--- EXERCISE PASSAGE Enclosed Below ---
Click to view Bryan Person's profile   1 posts since
Jun 4, 2008

Here's the link to an interview I conected with with Susan and Keri. They're talking all about their E2Open session on “Barriers to Enterprise Adoption in Large Enterprises.”

 

http://susanitsa.wordpress.com/

Click to view Anurag Batra's profile   1 posts since
Jun 6, 2008

Like anything social, enterprise collaboration requires a lot of investment of time. There's a lot of stuff that's present in a disorganized fashion on wikis, social networks, etc, and being used to organized content, employees may very easily be overwhelmed, and therefore discouraged from being a part of the social community. The value add is not immediate, and being social almost needs to become a second nature before its benefits start coming through.

Click to view Lawrence Rosenshein's profile   3 posts since
Jun 6, 2008

1) Lack of Senior Executive Support - if the C-level executives don't support the initiatives, they will fail or be irrelevant.

 

2) Too much focus on how wonderful the technology is. Technology is nice but only if it supports the business goals of the organization.

 

3) Too little focus on ROI - both qualitative and quantitative. Management and staff have to understand the value of the initiatives.

 

4) Not enough money allocated to training. This is not unique to E2.0 initiatives. I don't know of many companies that allocate the approrpriate 10 to 15 percent of the implementation budget to training. Too often it's - "oh, they can learn it on their own".

 

5) Everyone needs to have a personal win around the adoption of the initiatives.

 

6) Too much at once. Overwhelming. Even though the services are on-demand, a step-by-step, phased implementation is best - open up a few feature-sets first, let staff become comfortable, then open up more.

Click to view Perry Grossman's profile   2 posts since
Jun 7, 2008

It is often hard to overcome existing patterns. I'm in an organization that was formed out of three different groups, each using their own file sharing solution. People pretty much defend the solution that they are used to so it has been hard to get people onto one solution.

 

Also, rapid pace of technological change makes it difficult to decide when to move to a new solution.

Click to view Lorenzo Winfrey's profile   2 posts since
Jun 8, 2008

I think you same the same barriers you see with any kind of radical change. People are very comfortable doing things the way they have always done. The biggest challenge I have encountered is making people see the use of these capabilities as value added and not something additional that they have to do. I try to teach them that they can build the use of the tools into their regular workflow, it doesn't have to be something extra they have to do.
--- End of Enclosed EXERCISE PASSAGE ---
__ASSIGNED TASK 1__: Decide whether each statement agrees with the forum thread on enterprise adoption barriers, answering yes or no and quoting the deciding words. (a) One poster works in an organization formed out of three different groups. (b) The thread recommends opening up all feature-sets at once. (c) The thread describes the value of enterprise collaboration as immediate.
__ASSIGNED TASK 2__:
Answer from the forum thread on enterprise adoption barriers:
(a) What is the title of the E2Open session that Susan and Keri talk about?
(b) What happens to initiatives that C-level executives don't support?
(c) What makes it difficult to decide when to move to a new solution?
The saved entries that come next are unrelated material, separate from the forum thread on enterprise adoption barriers.
--- LISTED ENTRIES Enclosed Below ---
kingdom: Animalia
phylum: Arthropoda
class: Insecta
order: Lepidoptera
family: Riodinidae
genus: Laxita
--- End of Enclosed LISTED ENTRIES ---
--- LISTED ENTRIES Enclosed Below ---
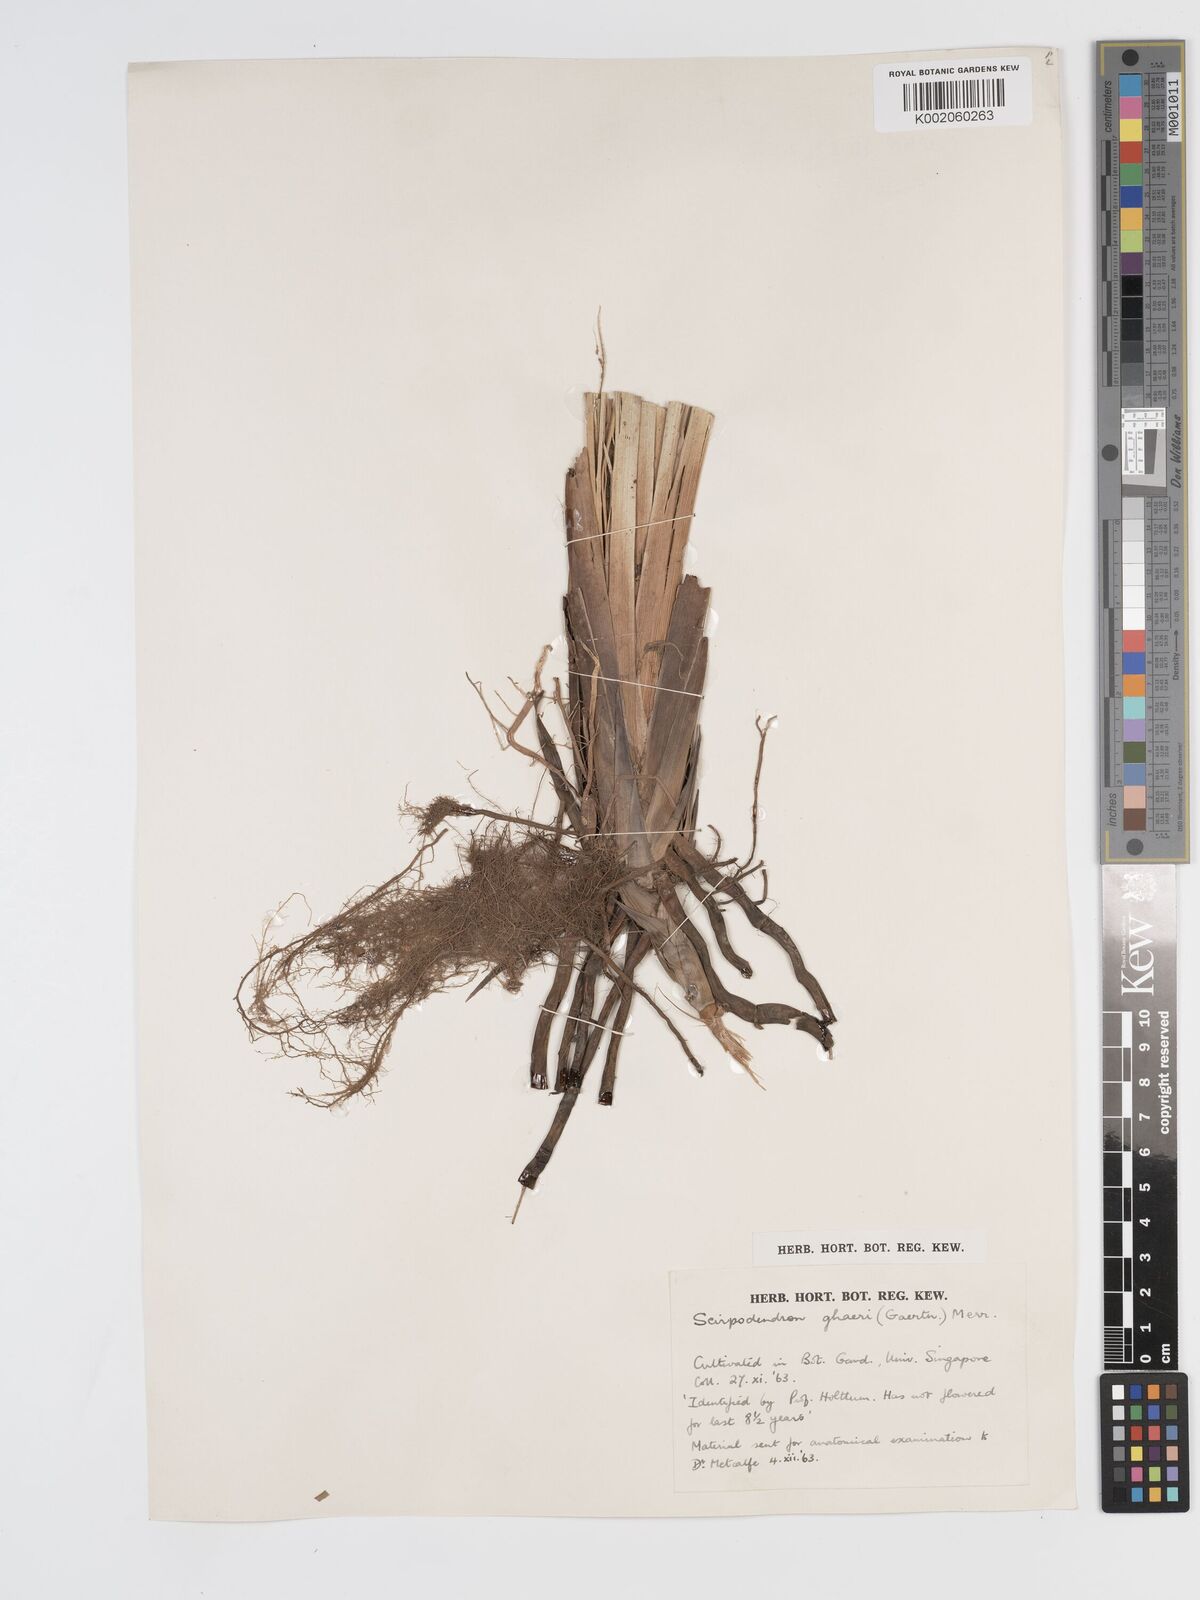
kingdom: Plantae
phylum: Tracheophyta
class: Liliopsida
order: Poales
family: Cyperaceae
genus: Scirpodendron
--- End of Enclosed LISTED ENTRIES ---
__ANSWER AREA 1__:
(a) Yes: "I'm in an organization that was formed out of three different groups"
(b) No: "open up a few feature-sets first, let staff become comfortable, then open up more."
(c) No: "The value add is not immediate"

__ANSWER AREA 2__:
(a) "Barriers to Enterprise Adoption in Large Enterprises."
(b) They will fail or be irrelevant.
(c) The rapid pace of technological change.